All unit tests run via make test SERVICE=tools/loadgen with the race detector enabled (handled by the root Makefile).

Integration test

integration_test.go with build tag //go:build integration. Uses testcontainers-go to bring up NATS, MongoDB, Cassandra, message-gatekeeper, message-worker, and broadcast-worker containers. The test then runs loadgen seed --preset=small and loadgen run --preset=small --duration=10s --rate=50 and asserts:

  • Exit code is 0.
  • E1 sample count equals published count (no missing replies).
  • E2 sample count equals published count (no missing broadcasts).
  • Final num_pending on both durable consumers is 0.
  • rooms.lastMsgId in MongoDB for a sampled room matches the last published message's ID.

The test verifies end-to-end wiring — it does not assert on performance numbers, which depend on the test host and are not the point of a CI-runnable test.

Coverage target

≥80% per the project rule (CLAUDE.md), with generator.go, collector.go, and preset.go aiming for 90%+ as core logic.

Error handling

All errors follow the repo's rules (CLAUDE.md):

  • Errors wrapped with context: fmt.Errorf("seed users: %w", err). Never bare err, never fmt.Errorf("error: %w", err).
  • NATS connect / MongoDB connect failures at startup log and os.Exit(1) — the same pattern the workers use.
  • Publish errors during a run are counted and logged at DEBUG; the run continues so the overall shape of the failure is visible.
  • Reply-subject JSON parse failures are counted under reason="bad_reply" and the offending sample is discarded.
  • Graceful shutdown on SIGTERM / SIGINT via pkg/shutdown.Wait: stop the publish ticker, drain in-flight publishes with a 5-second bound, unsubscribe from reply and broadcast subjects, nc.Drain(), disconnect MongoDB, then print a partial summary before exit.

Logging

log/slog with the JSON handler. Lifecycle events at INFO (startup, seed complete, run started, run complete). Per-error detail at DEBUG (publish errors, bad replies). Never log message content (CLAUDE.md: "never log tokens, passwords, or full message bodies").

Documentation

  • tools/loadgen/README.md — reference for the operator: what the tool is, how to run each preset, how to read the terminal summary, how to turn on the Grafana dashboard, what each metric means, example output. Not a tutorial.
  • This design document at docs/superpowers/specs/2026-04-21-load-test-messaging-workers-design.md.
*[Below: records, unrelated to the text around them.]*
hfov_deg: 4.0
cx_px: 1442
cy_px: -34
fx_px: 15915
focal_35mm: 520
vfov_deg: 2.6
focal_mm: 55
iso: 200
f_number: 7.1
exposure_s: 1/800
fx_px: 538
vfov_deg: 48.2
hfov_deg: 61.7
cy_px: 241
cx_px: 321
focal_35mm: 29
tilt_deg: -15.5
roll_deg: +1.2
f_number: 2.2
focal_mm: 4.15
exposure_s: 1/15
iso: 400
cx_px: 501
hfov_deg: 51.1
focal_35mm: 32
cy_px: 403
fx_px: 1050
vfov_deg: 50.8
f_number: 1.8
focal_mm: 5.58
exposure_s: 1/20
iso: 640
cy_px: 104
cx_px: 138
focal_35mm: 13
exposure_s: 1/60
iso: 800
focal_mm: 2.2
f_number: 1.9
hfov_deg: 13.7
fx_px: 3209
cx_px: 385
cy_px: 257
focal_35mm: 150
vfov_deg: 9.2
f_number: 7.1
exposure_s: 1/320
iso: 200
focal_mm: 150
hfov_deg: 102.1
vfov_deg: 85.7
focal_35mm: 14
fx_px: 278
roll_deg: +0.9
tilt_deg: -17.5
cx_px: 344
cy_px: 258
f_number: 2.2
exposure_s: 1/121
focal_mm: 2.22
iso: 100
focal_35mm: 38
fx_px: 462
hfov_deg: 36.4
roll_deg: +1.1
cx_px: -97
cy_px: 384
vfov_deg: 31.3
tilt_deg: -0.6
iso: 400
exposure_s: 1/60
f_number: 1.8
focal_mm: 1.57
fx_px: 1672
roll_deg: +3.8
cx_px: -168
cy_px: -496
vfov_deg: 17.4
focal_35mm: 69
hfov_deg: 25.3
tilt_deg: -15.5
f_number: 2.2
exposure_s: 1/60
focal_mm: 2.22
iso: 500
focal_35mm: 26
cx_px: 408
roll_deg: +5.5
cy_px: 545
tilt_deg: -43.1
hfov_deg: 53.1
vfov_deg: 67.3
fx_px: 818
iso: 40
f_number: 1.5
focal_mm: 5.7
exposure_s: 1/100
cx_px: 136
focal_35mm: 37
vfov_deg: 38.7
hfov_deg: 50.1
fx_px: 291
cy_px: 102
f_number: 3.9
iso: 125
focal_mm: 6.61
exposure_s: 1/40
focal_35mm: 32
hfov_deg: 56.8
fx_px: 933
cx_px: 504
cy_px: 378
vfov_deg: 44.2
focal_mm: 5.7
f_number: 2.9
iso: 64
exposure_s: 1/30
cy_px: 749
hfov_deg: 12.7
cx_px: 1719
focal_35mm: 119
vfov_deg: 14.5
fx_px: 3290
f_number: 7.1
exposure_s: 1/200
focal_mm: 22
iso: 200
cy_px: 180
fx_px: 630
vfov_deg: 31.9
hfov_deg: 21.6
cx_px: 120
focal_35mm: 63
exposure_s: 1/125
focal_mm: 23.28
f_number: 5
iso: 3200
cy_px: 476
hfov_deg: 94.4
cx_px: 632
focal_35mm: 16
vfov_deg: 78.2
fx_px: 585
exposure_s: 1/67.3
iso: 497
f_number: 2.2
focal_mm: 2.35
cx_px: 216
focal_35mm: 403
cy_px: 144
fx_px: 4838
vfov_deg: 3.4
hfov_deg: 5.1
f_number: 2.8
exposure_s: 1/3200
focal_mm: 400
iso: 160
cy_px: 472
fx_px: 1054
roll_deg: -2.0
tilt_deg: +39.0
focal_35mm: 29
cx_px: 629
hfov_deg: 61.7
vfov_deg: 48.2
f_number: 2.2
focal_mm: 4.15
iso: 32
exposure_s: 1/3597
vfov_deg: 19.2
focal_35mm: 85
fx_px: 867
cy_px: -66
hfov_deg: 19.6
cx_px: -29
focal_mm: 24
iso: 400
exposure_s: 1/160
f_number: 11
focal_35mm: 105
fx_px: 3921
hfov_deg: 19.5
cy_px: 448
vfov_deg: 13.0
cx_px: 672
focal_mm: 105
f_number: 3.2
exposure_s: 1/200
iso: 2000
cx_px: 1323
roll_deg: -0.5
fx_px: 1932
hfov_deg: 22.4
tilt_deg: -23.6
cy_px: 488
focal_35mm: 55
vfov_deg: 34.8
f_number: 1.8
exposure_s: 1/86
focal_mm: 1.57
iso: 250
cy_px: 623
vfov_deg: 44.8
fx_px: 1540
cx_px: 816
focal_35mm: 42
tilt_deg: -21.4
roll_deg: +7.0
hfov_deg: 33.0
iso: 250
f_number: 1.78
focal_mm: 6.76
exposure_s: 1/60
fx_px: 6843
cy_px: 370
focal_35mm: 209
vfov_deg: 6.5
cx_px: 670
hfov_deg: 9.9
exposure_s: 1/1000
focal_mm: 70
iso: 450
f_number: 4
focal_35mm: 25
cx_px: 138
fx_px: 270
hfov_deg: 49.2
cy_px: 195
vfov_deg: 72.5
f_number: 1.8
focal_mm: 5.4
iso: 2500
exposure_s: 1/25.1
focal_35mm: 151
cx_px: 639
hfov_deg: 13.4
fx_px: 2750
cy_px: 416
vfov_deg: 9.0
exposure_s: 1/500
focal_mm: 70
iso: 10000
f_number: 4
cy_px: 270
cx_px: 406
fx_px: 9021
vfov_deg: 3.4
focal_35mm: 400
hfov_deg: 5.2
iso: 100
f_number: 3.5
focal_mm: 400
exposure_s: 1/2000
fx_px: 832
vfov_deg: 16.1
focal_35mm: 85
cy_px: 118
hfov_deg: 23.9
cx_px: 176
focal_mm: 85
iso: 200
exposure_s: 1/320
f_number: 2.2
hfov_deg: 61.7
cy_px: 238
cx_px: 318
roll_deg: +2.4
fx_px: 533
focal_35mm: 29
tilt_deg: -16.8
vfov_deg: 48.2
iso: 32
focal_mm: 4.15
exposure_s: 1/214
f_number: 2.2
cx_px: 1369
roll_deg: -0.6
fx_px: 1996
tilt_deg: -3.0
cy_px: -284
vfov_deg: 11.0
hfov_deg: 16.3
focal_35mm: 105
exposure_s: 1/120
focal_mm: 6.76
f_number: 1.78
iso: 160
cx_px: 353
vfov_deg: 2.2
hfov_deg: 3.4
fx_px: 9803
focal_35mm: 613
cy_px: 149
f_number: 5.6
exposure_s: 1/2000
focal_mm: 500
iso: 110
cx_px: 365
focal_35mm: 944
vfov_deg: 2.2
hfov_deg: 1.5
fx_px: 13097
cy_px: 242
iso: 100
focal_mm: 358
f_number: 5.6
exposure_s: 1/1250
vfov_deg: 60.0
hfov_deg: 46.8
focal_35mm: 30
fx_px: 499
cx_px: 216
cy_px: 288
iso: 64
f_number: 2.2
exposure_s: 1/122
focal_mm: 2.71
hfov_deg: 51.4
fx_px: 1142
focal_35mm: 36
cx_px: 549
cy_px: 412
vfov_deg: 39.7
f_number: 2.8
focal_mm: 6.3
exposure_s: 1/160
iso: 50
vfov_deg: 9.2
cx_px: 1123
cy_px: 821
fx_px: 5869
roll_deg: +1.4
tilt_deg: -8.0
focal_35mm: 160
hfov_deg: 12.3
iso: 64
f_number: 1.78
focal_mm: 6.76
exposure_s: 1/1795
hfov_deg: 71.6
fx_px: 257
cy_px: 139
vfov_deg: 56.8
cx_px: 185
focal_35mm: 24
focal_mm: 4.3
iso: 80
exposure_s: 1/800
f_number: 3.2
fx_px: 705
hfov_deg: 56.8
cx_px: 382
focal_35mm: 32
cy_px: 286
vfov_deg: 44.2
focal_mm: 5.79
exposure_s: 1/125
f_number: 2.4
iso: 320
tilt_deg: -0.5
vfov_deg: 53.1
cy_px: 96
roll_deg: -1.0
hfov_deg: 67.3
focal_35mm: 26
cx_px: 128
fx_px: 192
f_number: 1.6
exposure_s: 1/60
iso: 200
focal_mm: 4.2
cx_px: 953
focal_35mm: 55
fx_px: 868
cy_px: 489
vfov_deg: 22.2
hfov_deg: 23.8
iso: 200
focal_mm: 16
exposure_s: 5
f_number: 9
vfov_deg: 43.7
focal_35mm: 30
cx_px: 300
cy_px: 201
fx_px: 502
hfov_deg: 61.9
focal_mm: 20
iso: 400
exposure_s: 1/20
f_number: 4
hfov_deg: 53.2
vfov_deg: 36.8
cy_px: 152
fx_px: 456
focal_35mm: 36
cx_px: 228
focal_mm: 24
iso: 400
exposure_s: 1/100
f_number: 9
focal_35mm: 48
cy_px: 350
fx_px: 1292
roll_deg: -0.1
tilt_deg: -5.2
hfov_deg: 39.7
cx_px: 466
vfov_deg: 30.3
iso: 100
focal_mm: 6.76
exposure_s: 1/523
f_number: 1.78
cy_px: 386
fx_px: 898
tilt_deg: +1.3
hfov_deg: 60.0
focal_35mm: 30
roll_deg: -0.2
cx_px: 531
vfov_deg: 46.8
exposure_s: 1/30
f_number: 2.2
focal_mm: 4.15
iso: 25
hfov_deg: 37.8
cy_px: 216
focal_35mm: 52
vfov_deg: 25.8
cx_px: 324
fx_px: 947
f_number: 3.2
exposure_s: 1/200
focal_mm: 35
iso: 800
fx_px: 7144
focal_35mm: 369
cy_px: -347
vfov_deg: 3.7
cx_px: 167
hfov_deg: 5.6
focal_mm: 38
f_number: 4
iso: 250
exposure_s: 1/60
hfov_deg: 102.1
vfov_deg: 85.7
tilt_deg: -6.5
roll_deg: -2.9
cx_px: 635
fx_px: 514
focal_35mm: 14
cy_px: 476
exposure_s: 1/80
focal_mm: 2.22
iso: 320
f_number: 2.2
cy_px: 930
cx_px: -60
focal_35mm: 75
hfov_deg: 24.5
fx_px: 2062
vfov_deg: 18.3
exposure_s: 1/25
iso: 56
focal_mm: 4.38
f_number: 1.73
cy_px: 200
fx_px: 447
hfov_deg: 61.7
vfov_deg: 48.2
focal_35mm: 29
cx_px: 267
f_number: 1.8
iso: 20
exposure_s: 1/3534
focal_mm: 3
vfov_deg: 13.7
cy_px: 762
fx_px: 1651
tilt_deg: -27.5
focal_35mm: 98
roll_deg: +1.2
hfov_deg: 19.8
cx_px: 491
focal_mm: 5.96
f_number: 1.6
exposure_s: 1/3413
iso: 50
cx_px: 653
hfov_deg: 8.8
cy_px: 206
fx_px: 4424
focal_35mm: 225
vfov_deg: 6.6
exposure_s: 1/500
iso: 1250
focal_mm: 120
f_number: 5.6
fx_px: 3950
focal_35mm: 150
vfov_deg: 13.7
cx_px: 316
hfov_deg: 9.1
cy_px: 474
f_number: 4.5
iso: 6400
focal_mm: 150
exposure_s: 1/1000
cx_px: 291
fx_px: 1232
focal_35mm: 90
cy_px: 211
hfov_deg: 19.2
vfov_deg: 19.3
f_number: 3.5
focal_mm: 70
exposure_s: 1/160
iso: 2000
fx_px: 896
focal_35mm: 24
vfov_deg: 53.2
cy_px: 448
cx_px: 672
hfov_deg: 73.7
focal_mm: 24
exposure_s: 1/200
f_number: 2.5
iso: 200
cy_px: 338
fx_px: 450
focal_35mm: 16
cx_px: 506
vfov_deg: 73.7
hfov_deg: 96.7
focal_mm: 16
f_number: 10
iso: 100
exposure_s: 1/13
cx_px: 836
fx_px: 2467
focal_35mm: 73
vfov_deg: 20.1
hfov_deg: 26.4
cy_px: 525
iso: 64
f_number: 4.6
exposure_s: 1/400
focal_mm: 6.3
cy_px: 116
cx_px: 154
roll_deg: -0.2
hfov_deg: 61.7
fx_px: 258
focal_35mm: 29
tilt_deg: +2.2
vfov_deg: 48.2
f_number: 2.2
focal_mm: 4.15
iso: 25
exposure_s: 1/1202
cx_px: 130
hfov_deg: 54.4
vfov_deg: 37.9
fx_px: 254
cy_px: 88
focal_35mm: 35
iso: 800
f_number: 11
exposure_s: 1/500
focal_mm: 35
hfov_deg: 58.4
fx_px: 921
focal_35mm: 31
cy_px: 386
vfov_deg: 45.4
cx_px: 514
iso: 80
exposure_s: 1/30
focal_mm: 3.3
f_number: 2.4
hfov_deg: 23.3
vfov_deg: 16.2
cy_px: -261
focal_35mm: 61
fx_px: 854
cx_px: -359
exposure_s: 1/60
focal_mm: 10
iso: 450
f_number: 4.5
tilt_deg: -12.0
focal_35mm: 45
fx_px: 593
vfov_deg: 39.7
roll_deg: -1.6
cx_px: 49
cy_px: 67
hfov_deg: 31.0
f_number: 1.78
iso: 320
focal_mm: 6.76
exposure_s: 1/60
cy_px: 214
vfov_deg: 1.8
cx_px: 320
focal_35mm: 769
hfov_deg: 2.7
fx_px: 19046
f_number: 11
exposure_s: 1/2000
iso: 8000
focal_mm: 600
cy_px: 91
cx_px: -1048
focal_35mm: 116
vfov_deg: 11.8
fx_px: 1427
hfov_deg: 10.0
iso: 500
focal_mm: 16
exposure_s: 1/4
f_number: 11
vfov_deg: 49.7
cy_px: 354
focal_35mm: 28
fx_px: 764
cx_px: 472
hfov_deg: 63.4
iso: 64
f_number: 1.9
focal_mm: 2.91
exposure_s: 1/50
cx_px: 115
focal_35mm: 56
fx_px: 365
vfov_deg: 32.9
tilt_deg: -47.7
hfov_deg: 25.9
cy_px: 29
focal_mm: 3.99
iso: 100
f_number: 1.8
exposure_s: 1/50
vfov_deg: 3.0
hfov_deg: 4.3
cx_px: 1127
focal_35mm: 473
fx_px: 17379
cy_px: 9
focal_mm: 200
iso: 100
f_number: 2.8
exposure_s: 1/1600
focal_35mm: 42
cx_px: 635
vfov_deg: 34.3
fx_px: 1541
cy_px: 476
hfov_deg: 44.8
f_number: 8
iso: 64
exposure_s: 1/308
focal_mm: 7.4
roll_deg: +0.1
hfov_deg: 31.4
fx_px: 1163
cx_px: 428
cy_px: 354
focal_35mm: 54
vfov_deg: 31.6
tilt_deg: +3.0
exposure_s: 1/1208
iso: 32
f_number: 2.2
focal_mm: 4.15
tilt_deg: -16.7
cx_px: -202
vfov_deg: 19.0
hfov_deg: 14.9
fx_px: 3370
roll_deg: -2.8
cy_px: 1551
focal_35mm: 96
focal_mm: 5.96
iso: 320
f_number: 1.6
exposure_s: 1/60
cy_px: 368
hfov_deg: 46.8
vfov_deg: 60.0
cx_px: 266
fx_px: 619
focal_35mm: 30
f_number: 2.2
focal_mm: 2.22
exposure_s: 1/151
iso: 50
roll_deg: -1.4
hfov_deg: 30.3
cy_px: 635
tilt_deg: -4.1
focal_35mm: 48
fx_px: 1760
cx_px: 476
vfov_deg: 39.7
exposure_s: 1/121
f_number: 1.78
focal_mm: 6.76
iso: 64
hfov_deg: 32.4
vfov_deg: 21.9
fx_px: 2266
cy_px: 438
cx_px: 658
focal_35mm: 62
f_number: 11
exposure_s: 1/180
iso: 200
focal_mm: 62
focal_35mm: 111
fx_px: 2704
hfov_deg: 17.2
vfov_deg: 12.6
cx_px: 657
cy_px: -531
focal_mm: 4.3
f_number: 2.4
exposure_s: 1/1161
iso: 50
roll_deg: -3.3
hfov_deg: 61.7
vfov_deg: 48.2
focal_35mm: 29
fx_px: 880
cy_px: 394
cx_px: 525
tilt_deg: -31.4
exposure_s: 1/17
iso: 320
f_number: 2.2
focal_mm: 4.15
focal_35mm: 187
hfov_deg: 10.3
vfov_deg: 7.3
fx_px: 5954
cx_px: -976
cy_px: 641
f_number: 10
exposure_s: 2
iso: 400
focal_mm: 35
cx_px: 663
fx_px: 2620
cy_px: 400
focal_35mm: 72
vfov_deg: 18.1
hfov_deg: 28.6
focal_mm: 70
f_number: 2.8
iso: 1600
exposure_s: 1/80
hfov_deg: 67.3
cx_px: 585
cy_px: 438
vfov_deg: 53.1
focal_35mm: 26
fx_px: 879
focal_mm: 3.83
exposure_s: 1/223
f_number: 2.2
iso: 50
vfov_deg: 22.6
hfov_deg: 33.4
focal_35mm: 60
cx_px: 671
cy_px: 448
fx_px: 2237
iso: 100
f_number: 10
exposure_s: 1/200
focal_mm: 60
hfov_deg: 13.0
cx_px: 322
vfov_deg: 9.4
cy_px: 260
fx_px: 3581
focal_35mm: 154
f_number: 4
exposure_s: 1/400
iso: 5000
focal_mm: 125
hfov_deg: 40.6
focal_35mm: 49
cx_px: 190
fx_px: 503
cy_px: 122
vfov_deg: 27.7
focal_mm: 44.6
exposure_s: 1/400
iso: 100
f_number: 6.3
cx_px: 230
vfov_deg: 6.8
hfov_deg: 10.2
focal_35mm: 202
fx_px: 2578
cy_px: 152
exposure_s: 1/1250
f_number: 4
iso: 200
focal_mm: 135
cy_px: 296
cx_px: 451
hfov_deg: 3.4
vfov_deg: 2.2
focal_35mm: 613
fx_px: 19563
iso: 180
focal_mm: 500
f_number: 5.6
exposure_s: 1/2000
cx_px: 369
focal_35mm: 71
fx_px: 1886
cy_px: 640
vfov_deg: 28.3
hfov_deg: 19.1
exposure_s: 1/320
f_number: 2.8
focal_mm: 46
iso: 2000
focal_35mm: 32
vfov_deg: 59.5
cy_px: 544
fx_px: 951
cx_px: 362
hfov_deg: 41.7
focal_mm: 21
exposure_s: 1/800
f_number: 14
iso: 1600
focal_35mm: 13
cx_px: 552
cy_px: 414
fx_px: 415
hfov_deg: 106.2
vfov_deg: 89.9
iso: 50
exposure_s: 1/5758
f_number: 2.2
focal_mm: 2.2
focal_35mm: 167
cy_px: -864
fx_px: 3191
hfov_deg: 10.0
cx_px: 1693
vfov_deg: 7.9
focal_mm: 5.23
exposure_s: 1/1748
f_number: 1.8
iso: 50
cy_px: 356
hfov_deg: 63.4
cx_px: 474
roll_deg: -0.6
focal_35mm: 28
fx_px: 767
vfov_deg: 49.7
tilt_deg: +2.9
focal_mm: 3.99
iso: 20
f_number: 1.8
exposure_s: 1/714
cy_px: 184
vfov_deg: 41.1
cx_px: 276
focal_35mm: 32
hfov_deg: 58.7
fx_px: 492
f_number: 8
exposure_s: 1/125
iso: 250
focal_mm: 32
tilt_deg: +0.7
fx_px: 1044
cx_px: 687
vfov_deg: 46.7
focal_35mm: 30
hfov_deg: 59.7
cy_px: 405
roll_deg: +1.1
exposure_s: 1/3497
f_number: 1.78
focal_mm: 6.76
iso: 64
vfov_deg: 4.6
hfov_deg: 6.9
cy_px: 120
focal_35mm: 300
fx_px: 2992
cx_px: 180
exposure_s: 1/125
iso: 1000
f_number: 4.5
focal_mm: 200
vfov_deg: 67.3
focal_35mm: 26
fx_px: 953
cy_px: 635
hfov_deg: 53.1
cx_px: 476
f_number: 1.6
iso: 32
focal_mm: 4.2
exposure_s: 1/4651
The README.md explicitly documents what the harness does not do, so future contributors don't silently retrofit responsibilities onto it:

  • Does not run in CI by default.
  • Does not test auth / NATS callout capacity.
  • Does not test cross-site behavior or the OUTBOX / INBOX path.
  • Does not assert on absolute performance numbers — those are host-dependent; the pass signal is final_pending == 0 with error counts at zero.

Dependencies

No new third-party Go dependencies are added for v1. Everything needed is already present in go.mod:

  • github.com/nats-io/nats.go and .../jetstream — publish, subscribe, consumer info.
  • go.mongodb.org/mongo-driver/v2 — seeding (via pkg/mongoutil).
  • github.com/caarlos0/env/v11 — config parsing.
  • github.com/google/uuid — request/message IDs.
  • github.com/prometheus/client_golang — metrics endpoint.
  • github.com/stretchr/testify — test assertions.
  • go.uber.org/mock — where mocks are useful (unlikely in loadgen, but available).
  • github.com/testcontainers/testcontainers-go — integration test.

Shared packages consumed from the repo:

  • pkg/model — typed NATS payloads (SendMessageRequest, MessageEvent, RoomEvent).
  • pkg/subject — subject builders (never hand-construct subject strings).
  • pkg/stream — stream/consumer config helpers.
  • pkg/natsutil — NATS connection helper.
  • pkg/mongoutil — MongoDB connection helper.
  • pkg/shutdown — graceful shutdown orchestration.

Future work (explicitly deferred)

  • Multi-site / supercluster topology to measure gateway cost.
  • Per-user NATS creds to measure auth-callout capacity.
  • HDR histogram sample storage for multi-hour soak runs.
  • k6-based harness variant if HTML reports or CI threshold gating become a priority.
  • CI integration with a baseline-comparison workflow.
  • Realistic workload extensions (message edits, deletes, reactions once those features land).